I'd offer this as initial solution:
"AAAAAABCCDDDXXXXFF" (18 chars)
=>
"A"\1\4"BCCDDDX"\1\2"FF" (14 chars)
- runs up to 3 are left as they are
- there is needed an escape character, to distinguish if the next is a lengh or a regular letter (which is \1 in this case - that means char value of 0x01)
- after the escape character there is the length of run - 2 (3 characters will be written as thy are, for 4 there will be 2 - there must not be stored count of 1 because we must count that there might be an escape character itself, which would be encoded by \1\1)
- therefore the escape character should be some very unlikely value, like 0x01 (if we'd chose e.g. ' *', it would be far more probable that somebody might feed us "A*B*C*D*" which would become "A**B**C**D**" after encoding, i.e. much longer)
- this can encode runs up to 256 successive characters. If the run is longer, it is split after 256 chars, another escape with length might be inserted (or left unchanged if the remainder is <= 2 characters)
- indeed, somebody might still feed us 'A'\1'B'\1'C'\1'D' - it is less likely, but still possible as intentional tampering.

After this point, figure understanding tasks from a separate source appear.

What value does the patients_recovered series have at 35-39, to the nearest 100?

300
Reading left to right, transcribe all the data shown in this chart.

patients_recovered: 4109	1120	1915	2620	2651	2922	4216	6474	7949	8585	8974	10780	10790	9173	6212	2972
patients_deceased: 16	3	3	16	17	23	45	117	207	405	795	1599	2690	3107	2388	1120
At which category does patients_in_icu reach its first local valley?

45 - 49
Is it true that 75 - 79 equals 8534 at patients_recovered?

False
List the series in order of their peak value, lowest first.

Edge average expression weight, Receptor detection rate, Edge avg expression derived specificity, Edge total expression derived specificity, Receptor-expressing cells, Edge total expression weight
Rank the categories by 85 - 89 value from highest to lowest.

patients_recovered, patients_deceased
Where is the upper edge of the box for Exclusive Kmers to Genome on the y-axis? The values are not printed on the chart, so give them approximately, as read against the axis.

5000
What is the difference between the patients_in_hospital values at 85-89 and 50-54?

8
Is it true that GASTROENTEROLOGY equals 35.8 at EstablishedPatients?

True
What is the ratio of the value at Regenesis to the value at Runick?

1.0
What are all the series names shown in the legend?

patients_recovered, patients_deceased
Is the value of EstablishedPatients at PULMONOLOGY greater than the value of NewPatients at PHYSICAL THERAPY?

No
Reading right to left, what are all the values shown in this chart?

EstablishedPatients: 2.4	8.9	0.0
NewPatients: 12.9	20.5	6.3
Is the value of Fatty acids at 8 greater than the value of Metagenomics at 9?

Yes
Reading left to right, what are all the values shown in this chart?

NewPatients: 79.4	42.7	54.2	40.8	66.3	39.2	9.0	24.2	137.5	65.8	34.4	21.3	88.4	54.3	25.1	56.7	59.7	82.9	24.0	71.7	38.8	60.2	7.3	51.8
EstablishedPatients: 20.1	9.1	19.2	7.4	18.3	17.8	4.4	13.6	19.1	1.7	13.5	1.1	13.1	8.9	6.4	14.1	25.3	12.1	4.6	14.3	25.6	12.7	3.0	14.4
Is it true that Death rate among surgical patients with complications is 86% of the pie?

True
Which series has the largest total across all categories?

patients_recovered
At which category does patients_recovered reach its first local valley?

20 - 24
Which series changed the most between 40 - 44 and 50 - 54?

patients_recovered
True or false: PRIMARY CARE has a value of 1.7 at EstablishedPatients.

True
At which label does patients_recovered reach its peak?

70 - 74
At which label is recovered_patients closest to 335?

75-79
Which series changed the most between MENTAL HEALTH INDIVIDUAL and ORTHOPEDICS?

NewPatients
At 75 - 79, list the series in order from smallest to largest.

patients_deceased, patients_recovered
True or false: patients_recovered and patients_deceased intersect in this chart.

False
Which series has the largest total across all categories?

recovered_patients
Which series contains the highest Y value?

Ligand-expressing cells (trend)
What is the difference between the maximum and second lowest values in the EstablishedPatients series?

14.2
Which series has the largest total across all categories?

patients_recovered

One improvement might be, that the first character of the encoded string might denote the actual escape character (the less frequent character in the original string)
There is indeed a bunch of additional possible improvements - ability to encode groups of characters, etc., you could principally re-implement deflate, lzma or whatever compression algorithm you prefer, but you'd probably not be able to code it on a whiteboard in 10 minutes or whatever time you have for this interview question :)